SOURCE DOCUMENT:
##############################

Crash spotlights derelict Russian airports

GlobalPost
Updated on
The World

MOSCOW, Russia — On Monday investigators honed in on pilot error as the most likely cause of the Saturday plane crash that killed Polish President Lech Kaczynski, but questions remained about the crew’s decision to land in Smolensk — home of a derelict airport that has spotlighted for the world Russia’s aging infrastructure.

The plane came down too soon, officials said over the weekend, hitting the ground almost a mile away from Smolensk North, a military airfield that has historically been used as a base for a fleet of Ilyushin cargo planes and by the Smolensk aircraft factory for flight testing. Last October, however, the military fleet was relocated and it is not clear how actively the field was used in the months before 96 people perished on their way to a ceremony marking 70 years since the massacre of Polish officers by Soviet troops in the nearby Katyn forest.

The small airfield is far from an international airport with up-to-date equipment. "It’s a military airfield in poor condition," said Vitaly Shelkovnikov, a flight safety consultant who served as deputy transportation minister in the 1990s. Unlike most civilian airports in Russia, Smolensk North does not have an Instrument Landing System and is equipped with just one radio transmitter. Therefore the crew on incoming flights must track and report on altitude. But it is unclear how the Polish crew communicated with air traffic controllers at Smolensk North, who only speak Russian.

Pavel Plyusnin, the air traffic controller who communicated with the plane, told the website LifeNews that the plane crashed on its first attempt to land, after the crew was advised to go to a different airfield. The captain said he would attempt to land once, and comply with the recommendation if he failed, according to the report. The plane crashed after the crew stopped communicating, Plyusnin said.

Air traffic controllers are not required to communicate in English unless the airport is certified as an international airport, said Shelkovnikov. If a foreign crew is landing at an unknown airfield, or one without international certification, Russian flight rules require it to have a Russian-speaking navigator, he said. Even if the Polish captain had some knowledge of Russian, communicating in a foreign language only added to the stress he was under, he said. It was unclear who in the crew spoke Russian.

Most airfields in Russia are in a sorry state, and military airfields are worse than civilian ones, which have started to receive government funding for restoration. But most transportation infrastructure programs have been cut during the current economic crisis in favor of social measures, such as increasing pensions. Even among civilian airfields, 52 percent don’t have landing lights, and 41 percent are not even paved, according to a report compiled by Renaissance Capital in 2008.

##############################

INFORMATION SHOWN:
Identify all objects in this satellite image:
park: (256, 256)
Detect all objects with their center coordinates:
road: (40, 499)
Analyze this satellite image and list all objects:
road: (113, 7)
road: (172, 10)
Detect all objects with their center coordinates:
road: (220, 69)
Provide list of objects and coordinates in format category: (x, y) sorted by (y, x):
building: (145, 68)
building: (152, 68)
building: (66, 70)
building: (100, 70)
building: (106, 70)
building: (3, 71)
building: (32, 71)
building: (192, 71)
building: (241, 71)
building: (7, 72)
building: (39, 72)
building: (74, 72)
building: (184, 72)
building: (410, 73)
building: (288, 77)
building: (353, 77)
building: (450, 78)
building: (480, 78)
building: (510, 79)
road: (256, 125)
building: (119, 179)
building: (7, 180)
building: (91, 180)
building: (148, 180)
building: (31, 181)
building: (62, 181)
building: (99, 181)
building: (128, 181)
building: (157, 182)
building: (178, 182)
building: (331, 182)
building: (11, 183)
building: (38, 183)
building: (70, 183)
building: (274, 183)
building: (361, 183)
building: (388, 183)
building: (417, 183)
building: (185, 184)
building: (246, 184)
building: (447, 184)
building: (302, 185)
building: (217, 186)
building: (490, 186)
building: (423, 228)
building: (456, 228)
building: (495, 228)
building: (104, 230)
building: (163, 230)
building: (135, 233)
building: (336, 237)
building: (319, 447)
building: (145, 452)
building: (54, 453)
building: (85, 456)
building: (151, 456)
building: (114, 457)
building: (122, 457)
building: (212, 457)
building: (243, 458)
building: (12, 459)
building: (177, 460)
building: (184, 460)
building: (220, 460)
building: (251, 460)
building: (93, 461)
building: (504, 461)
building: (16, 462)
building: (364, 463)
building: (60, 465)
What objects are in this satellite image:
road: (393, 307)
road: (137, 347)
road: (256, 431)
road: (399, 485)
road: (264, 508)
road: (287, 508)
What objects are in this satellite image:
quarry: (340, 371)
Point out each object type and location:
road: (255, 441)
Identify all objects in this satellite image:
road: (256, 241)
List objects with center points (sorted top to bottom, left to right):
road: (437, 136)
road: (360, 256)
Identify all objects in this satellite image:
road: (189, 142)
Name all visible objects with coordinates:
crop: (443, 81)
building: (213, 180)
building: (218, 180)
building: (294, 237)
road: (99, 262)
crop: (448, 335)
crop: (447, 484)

##############################

REQUIRED WORK:
[1] In the Smolensk crash article, what share of Russia's civilian airfields are not paved?
[2] Translate this sentence from the Smolensk crash article into Spanish: "The small airfield is far from an international airport with up-to-date equipment."
[3] Pick up the Smolensk crash article after its last paragraph and write what comes next.

YOUR RESPONSES:
[1] 41 percent

[2] El pequeño aeródromo dista mucho de ser un aeropuerto internacional con equipamiento moderno.

[3]
Only two airports in the country, Domodedovo and Sheremetyevo, both in Moscow, are certified as third category by the International Civil Aviation Organization, which means the airport has equipment letting planes land safely even in zero visibility conditions.

“Outfitting airports with equipment to pass such certification is prohibitively expensive,” said Miroslav Boichuk, who heads the labor union of Russian pilots. “It is done out of economic sensibility.”

An experienced pilot would have no problem landing a plane relying only on visual cues, Boichuk said, but on Saturday fog had reduced visibility in Smolensk to 400 meters (about a quarter of a mile) — significantly worse than the minimum visibility of 1,000 meters required for landing at such an airfield, experts said.

“Most military fields have 1,000 meters set as minimum visibility for landing,” Boichuk said. “They should have stopped and gone to a different field.”

A chorus of media reports over the weekend painted a picture of a stubborn crew, which “attempted to land four times” despite inadequate visibility conditions. The reports, now discredited, led experts and veteran pilots to speculate that the crew was pressured by the Polish president to land in order to meet a busy schedule.

Poland’s general prosecutor said on Monday there is no proof the captain was pressured into attempting to land. Except for a military flight in time of war, international flight rules do not allow anyone other than the captain to make such a decision, said Boichuk. While the plane’s cockpit recorder has been recovered, conversations in the passenger cabin are not recorded.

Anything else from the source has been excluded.